“Nanofabricated Neural Probes for Dense 3 D Recordings of Brain Activity” is an article which was written by Athanassios G. Siapas, Michael L. Roukes, Derrick Chi, Evgueniy V. Lubenov, and Gustavo Rios and published by the American Chemical Society in 2016. The purpose of the article was to develop a dense Three-Dimensional (3-D) electrode array to be used for electrophysiology. This, according to the writers, is a configurable system architecture which specializes in the monitoring of the neural activity. The benefit of this innovation is that it operates using an unprecedented resolution and scale.
The writer begins their analysis by presenting a detailed and precise recap on the steps that have been made and accomplishments so far realized in the functionality of the brain. According to their research, much is already known about brain response properties such as memory rise, learning, motor control, and perception. However, there is little research which has been conducted to understand much about the circuit interactions of individual brain cells. The reason why this happens is that scientists have found it challenging to measure the activities of the neurons especially in human beings and other behaving animals (Schwarz, et al. 2014). This has resulted in the use of electrophysiology as the most effective alternative for monitoring the brain. However, the authors refute the effectiveness of electrophysiology because of its invasiveness in the recording of the spatial resolution, spatial extent, and electrodes. Since this issue remains unresolved, the researchers came up with an innovative idea whose implementation, they believe, would help in providing an ultimate solution to the computation challenges (Xie, et al. 2013).
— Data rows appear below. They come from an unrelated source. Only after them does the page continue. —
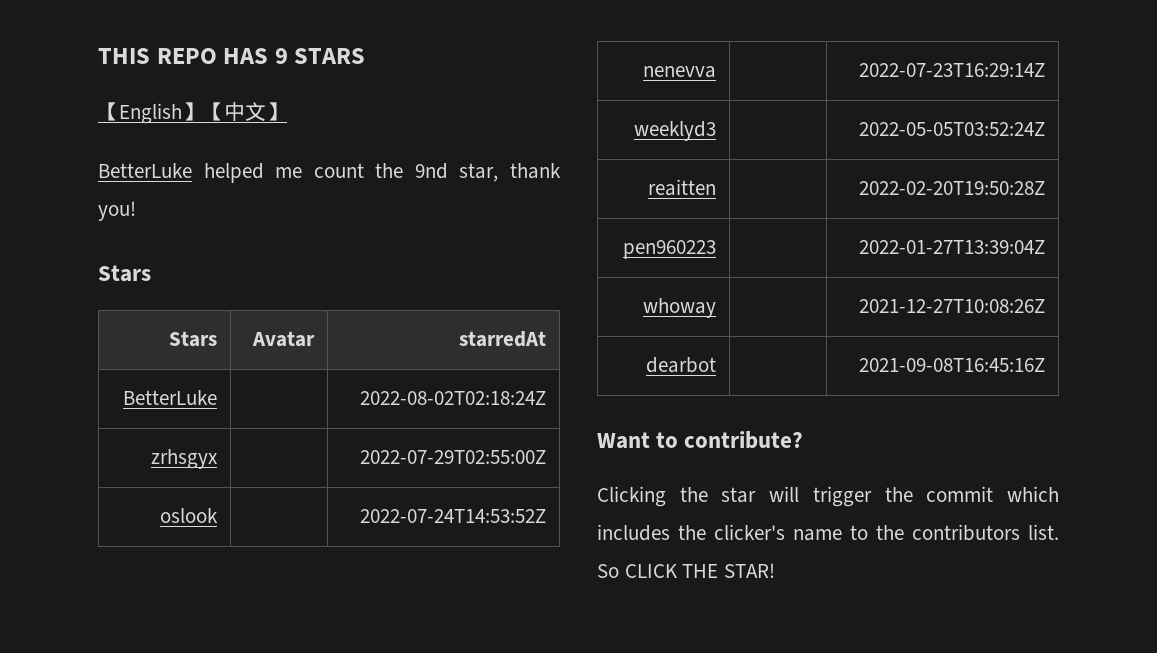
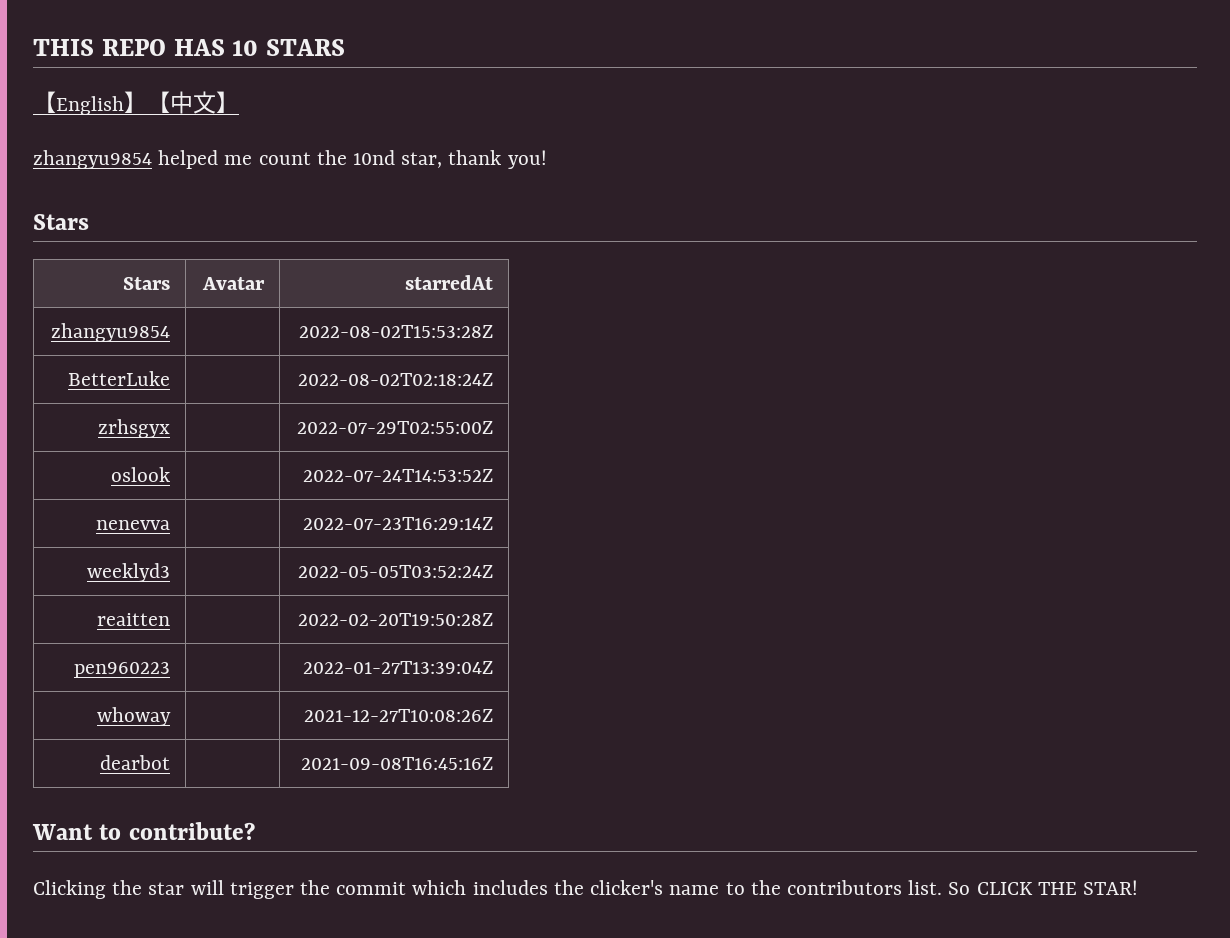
[274,48,288,64] 9 -> [232,40,259,56] 10
[98,163,192,178] BetterLuke -> [33,150,152,169] zhangyu9854
[414,163,448,179] 9nd -> [353,150,396,165] 10nd
(546, 339) none -> [50,323,170,342] [298,325,493,338] // zhangyu9854 | | 2022-08-02T15:53:28Z

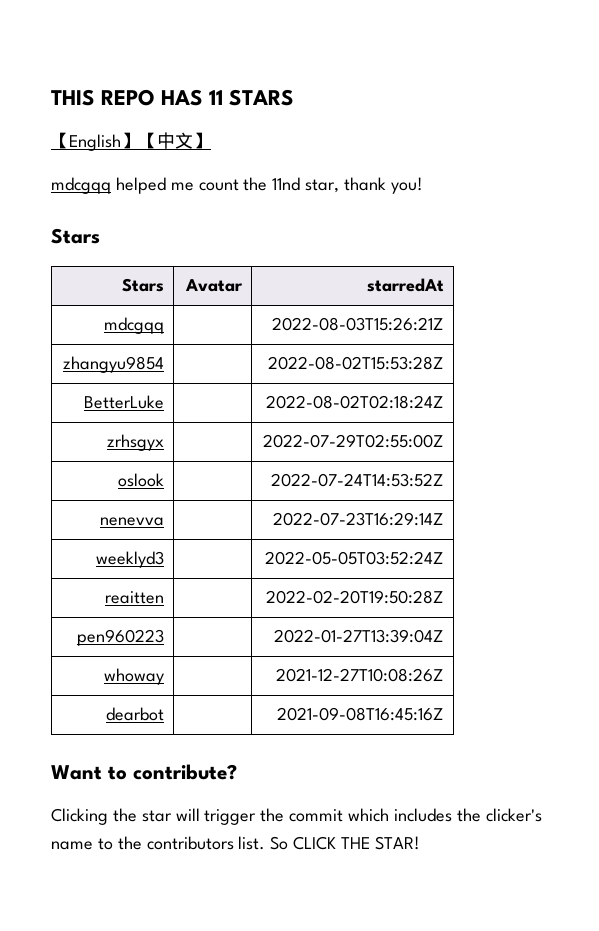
[232,40,259,56] 10 -> [209,90,224,105] 11
[33,150,152,169] zhangyu9854 -> [51,177,111,194] mdcgqq
[353,150,396,165] 10nd -> [272,177,301,191] 11nd
(493, 282) none -> [103,317,164,334] [271,317,444,331] // mdcgqq | | 2022-08-03T15:26:21Z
That is what the configurable system and the front-end molecular architecture-mounted 3-D electrode arrays for electrophysiology will seek to address.
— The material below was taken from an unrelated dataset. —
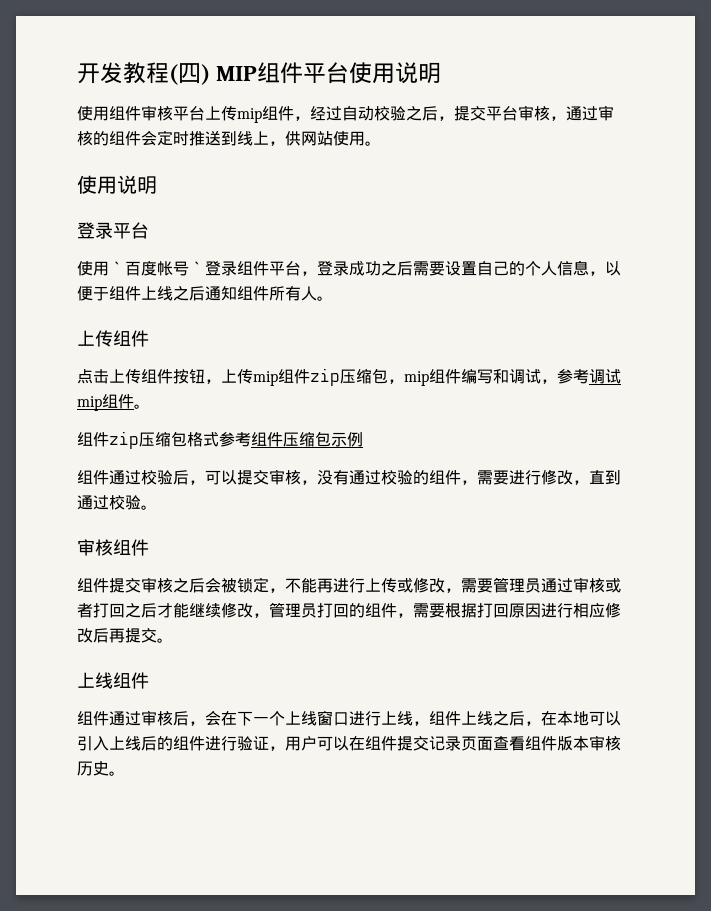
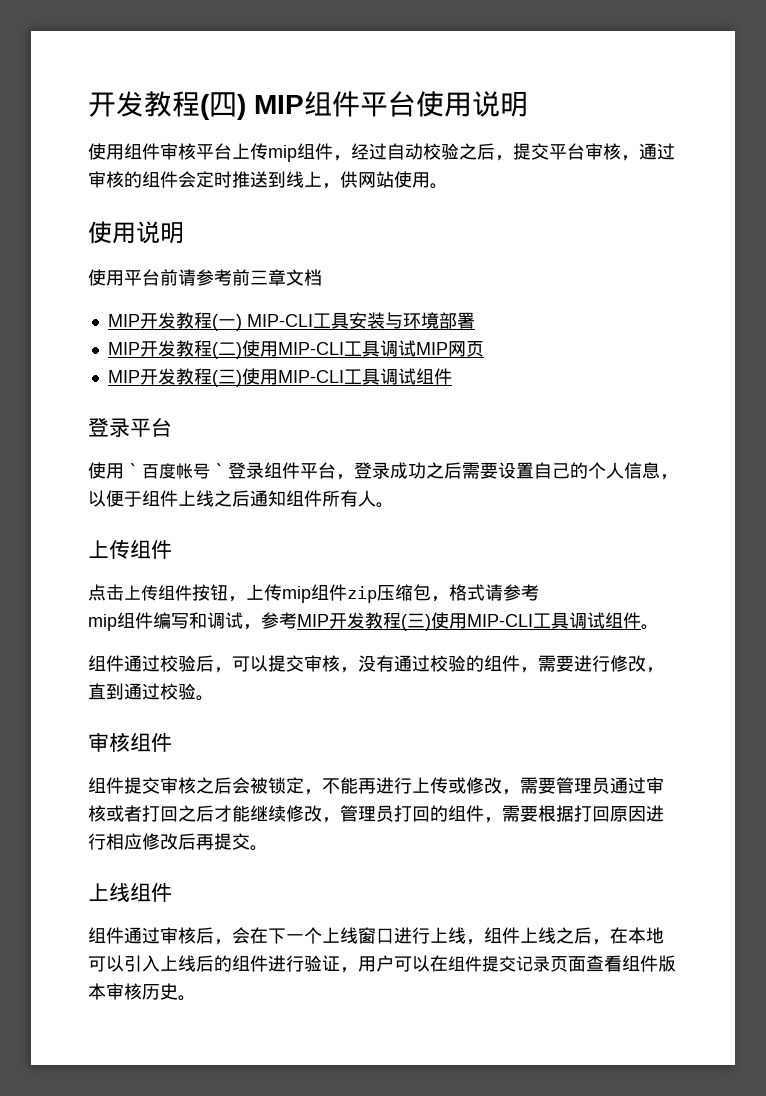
(157, 185) none -> [88,269,322,286] [107,312,475,331] [107,340,484,359] [107,368,452,387] // 使用平台前请参考前三章文档 // MIP开发教程(一) MIP-CLI工具安装与环境部署 // MIP开发教程(二)使用MIP-CLI工具调试MIP网页 // MIP开发教程(三)使用MIP-CLI工具调试组件
(404, 381) none -> [449,584,539,601] 格式请参考 //
[589,369,621,384] [77,394,150,411] [77,431,363,449] 调试mip组件。 // 组件zip压缩包格式参考组件压缩包示例 -> [297,612,659,631] MIP开发教程(三)使用MIP-CLI工具调试组件。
After keenly-reading the article and understanding every bit of it, I would like to point out that it is indeed a well-written piece. The authors did a commendable job because, during the entire time I read the article, I realized that it is of the highest possible standard. The writers used an appropriate structure composing of the abstract, background information, the research, findings, and conclusion. In the abstract, a precise, but a critical review of the whole article was done. Here, the researchers summarized all the main points covered in the article. In the introduction, the authors went ahead to provide comprehensive background information on the research efforts as well as the pending issues which must be addressed through such innovative work. For instance, they explain all the major milestones and the loopholes which still need to be filled through further research. After giving such insightful background information, the writers discuss, in details, everything about the new technology. All the points made are supported using real evidence and made sensible using graphic illustrations (Khodagholy, et al. 2013). The authors explain all the necessary information about the technology and give adequate explanations on how it can be used to ensure that it accomplished its objectives. At the same time, the article includes enough information on all the features and properties of the innovation.
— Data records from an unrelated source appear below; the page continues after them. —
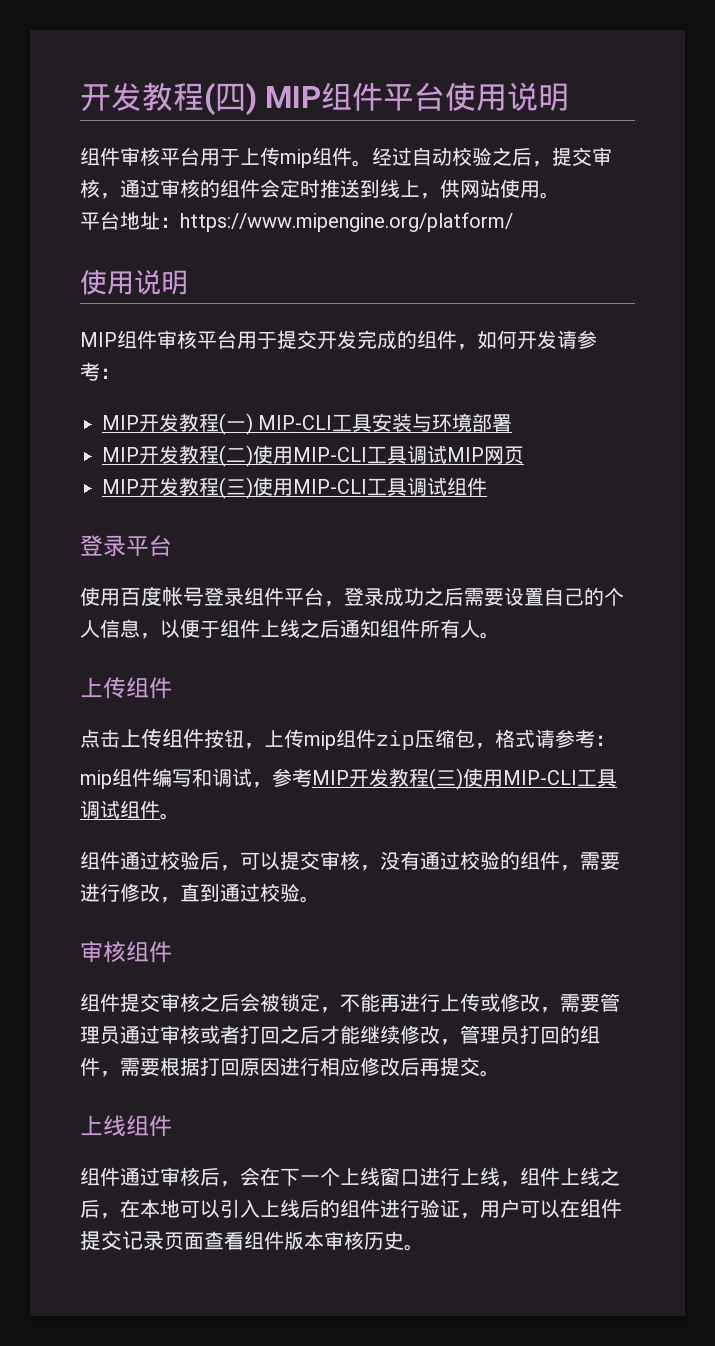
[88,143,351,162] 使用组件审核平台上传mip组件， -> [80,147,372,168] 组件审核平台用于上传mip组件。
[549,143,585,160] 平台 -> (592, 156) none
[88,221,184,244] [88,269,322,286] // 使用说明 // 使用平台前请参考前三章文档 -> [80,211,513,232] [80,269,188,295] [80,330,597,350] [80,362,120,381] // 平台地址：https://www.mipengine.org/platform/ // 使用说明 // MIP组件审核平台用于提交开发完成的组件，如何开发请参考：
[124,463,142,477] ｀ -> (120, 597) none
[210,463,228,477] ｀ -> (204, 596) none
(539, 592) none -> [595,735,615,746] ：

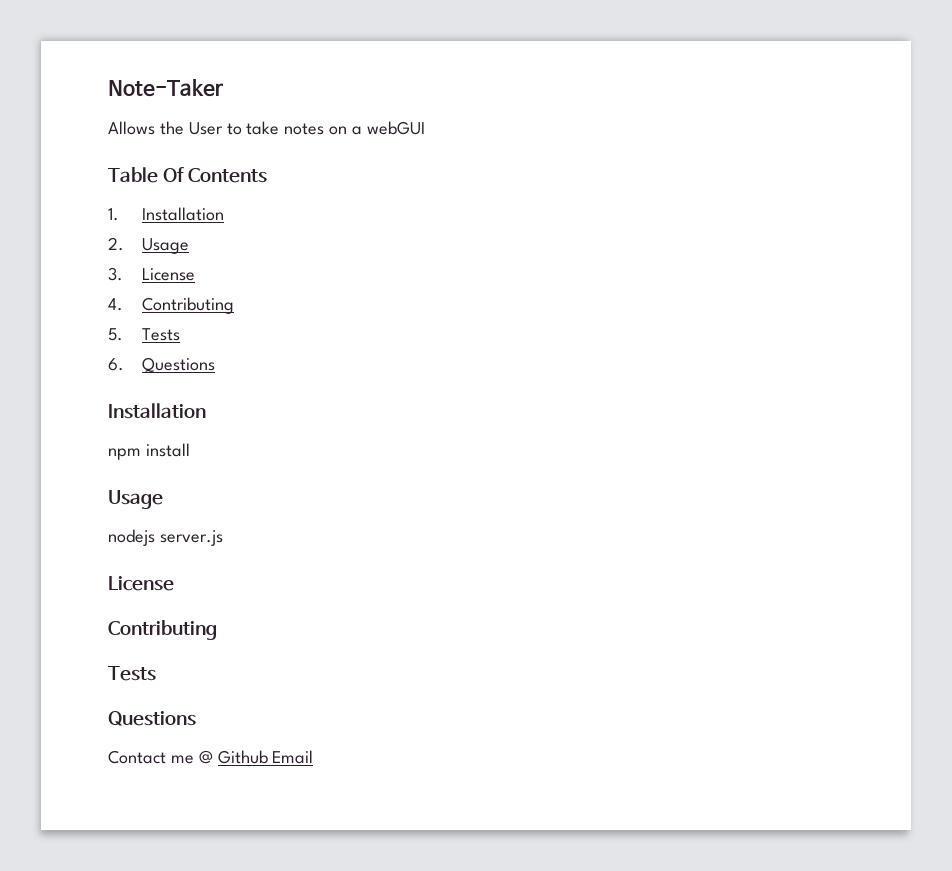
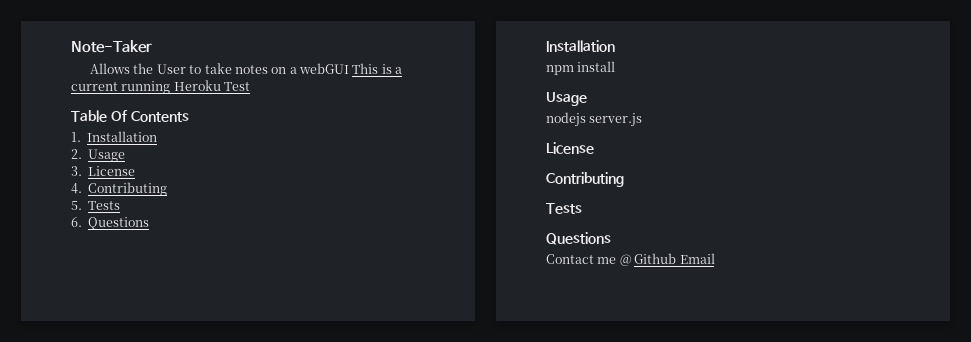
(425, 128) none -> [352,63,403,74] [71,80,251,94] This is a current running Heroku Test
In conclusion, “Nanofabricated Neural Probes for Dense 3 D Recordings of Brain Activity” is an insightful article which presents research which the scholars carried out to address a real-life problem. It is an excellent article which contains adequate textual and graphic information on the subject matter. Despite researching such a complex topic, the writers tried all that they could to simplify the language and make it easier for anyone who reads the article to understand it. If the article is put into practice, its recommendations and findings can be of significant contribution towards the accurate recording of all the activities of the brain.